Après s’en être pris aux « flics, arbitres et militaires » et puis une nouvelle fois à la police que « tout le monde déteste », la tribune est accompagnera le salut de ses joueurs par une attention toute particulière à son ennemi juré, le Paris FC, avant de quitter le stade sur un dynamique « Liberté pour les Ultras ». L’explication tendue entre certains joueurs et certains supporters passée, on a vite envie de penser à autre chose qu’à ce derby décevant, en témoigne la rentrée des joueurs au vestiaire sur de nouveaux encouragements.

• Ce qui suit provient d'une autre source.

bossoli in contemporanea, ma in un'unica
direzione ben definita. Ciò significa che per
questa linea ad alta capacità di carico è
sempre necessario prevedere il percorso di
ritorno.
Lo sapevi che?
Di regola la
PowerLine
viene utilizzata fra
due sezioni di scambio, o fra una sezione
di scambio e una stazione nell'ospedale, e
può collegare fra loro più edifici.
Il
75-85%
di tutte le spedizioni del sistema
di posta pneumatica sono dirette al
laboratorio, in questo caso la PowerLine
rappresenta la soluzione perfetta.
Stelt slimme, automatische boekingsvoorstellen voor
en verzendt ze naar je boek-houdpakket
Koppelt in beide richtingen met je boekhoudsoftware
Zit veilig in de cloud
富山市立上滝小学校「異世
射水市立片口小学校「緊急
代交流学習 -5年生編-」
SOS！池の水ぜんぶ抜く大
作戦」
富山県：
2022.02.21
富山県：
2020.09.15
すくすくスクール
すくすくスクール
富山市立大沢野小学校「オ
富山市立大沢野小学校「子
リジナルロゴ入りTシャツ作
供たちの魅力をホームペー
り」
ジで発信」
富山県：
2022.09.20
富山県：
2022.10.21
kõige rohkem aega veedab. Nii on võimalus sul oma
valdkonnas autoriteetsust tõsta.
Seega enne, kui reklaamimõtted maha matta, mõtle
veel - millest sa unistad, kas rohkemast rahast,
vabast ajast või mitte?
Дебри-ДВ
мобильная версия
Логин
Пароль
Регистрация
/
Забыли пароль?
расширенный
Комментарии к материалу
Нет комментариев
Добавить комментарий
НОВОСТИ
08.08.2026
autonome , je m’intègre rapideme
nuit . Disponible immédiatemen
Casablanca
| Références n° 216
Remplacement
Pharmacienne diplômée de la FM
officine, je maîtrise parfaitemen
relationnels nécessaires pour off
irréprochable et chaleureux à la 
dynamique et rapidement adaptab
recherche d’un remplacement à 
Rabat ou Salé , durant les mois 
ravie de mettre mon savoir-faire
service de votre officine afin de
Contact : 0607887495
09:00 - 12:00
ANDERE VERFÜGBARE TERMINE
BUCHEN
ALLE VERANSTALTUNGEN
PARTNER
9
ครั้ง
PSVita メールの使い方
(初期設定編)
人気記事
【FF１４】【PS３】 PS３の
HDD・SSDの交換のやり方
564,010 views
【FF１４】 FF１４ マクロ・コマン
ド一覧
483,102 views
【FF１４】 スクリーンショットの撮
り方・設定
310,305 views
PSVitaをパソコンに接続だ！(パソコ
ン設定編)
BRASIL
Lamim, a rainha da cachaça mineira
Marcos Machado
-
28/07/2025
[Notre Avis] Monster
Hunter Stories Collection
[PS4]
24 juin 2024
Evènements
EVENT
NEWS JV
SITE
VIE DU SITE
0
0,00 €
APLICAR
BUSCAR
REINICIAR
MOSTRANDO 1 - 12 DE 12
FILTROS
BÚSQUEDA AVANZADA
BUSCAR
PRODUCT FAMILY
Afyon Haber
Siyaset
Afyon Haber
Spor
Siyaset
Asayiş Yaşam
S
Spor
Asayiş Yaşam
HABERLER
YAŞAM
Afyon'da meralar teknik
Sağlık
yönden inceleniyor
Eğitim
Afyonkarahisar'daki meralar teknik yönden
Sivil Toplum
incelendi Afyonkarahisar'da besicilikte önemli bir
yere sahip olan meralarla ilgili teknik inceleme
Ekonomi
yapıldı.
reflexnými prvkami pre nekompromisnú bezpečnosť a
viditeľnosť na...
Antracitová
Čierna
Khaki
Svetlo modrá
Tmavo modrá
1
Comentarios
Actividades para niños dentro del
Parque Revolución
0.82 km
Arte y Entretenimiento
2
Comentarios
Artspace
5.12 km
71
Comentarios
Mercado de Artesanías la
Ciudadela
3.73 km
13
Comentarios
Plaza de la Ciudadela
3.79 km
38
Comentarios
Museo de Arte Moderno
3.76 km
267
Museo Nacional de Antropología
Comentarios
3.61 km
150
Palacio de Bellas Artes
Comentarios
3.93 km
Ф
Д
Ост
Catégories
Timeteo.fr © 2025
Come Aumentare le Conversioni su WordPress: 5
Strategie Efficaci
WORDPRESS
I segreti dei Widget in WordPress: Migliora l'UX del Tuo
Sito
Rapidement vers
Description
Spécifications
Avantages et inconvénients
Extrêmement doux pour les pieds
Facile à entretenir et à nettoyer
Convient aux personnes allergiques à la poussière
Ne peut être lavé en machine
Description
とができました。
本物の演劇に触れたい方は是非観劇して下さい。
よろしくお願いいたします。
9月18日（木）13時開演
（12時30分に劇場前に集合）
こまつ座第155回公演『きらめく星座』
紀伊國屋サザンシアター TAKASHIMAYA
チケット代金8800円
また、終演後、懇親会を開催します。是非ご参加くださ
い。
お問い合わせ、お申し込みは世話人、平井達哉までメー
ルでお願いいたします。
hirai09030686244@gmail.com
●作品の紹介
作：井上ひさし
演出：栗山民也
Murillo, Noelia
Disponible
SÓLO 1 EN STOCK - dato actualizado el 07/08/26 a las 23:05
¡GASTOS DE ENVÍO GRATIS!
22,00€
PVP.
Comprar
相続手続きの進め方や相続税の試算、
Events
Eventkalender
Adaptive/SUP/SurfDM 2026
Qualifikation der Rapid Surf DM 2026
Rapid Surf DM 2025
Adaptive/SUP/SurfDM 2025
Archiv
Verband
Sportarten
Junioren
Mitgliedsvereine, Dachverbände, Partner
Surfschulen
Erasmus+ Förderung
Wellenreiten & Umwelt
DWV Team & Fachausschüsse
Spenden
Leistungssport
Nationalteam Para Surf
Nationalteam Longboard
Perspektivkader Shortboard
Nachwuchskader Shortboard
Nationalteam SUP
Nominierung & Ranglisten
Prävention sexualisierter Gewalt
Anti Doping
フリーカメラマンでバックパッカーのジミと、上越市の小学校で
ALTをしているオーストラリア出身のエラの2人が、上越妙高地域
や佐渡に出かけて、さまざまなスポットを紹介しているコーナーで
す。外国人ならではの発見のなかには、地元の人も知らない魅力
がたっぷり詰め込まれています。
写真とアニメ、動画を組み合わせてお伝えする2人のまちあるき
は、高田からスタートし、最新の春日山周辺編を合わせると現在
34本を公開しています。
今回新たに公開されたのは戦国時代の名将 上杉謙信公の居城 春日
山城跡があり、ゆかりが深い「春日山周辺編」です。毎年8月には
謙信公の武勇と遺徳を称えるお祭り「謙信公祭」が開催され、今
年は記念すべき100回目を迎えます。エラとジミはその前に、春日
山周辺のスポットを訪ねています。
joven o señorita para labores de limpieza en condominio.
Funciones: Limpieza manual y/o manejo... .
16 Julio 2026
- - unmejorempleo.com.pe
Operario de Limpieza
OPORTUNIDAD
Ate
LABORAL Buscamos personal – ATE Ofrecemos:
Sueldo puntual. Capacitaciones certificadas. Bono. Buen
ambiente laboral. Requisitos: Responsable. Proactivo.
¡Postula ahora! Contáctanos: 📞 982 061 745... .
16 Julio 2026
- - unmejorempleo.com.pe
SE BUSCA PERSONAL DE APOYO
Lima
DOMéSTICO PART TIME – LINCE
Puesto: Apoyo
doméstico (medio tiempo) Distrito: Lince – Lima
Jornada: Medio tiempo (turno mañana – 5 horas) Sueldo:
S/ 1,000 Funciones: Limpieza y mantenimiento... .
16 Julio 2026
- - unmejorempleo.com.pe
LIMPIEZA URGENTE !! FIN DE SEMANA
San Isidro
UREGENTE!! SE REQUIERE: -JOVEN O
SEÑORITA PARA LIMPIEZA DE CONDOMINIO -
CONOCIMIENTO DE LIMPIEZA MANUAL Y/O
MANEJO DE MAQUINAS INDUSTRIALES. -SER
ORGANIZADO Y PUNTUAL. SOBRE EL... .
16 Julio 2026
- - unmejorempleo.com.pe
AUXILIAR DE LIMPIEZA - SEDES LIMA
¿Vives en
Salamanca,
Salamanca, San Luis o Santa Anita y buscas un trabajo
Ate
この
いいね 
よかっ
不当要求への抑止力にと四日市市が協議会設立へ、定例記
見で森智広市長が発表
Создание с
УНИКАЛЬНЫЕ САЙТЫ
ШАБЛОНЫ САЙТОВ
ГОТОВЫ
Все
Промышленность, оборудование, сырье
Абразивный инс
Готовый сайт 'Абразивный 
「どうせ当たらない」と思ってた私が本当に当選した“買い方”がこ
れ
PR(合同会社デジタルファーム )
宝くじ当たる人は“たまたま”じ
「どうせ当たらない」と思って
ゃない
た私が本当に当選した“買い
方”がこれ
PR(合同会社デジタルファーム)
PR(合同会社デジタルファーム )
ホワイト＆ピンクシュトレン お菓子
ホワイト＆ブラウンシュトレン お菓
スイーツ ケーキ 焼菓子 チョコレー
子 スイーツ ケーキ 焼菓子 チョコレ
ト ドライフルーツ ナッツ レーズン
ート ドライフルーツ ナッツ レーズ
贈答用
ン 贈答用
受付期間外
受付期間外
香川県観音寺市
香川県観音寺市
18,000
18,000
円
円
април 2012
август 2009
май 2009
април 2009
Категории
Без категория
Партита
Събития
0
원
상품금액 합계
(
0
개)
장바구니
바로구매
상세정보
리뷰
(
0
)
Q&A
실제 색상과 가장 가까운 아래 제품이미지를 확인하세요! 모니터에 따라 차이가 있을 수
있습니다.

Même si Verdier n’aura quant à lieu même pas eu l’envie et l’élégance de saluer ses ultras malgré les mots de son capitaine Mendy. En face, un nouveau contraste est assez perceptible puisque les joueurs cristoliens communient avec leurs supporters et célèbrent ce match nul solidaire comme un succès.
Lorsque l’enceinte du Red Star se vide, dans le calme, la vie reprend son cours comme si de rien n’était à Saint-Ouen. Les derniers supporters traînent sur le parking, peuvent même discuter avec certains joueurs mais regagnent pour la plupart l’Olympic, le bar QG de l’Etoile rouge déjà investi de vert et blanc avant la rencontre. La déception de cette contre-performance a rapidement laissé place au scepticisme pour la suite de la saison. Le Stade Bauer a connu des jours meilleurs. Malgré sa ferveur, il va devoir patienter pour retrouver le sourire.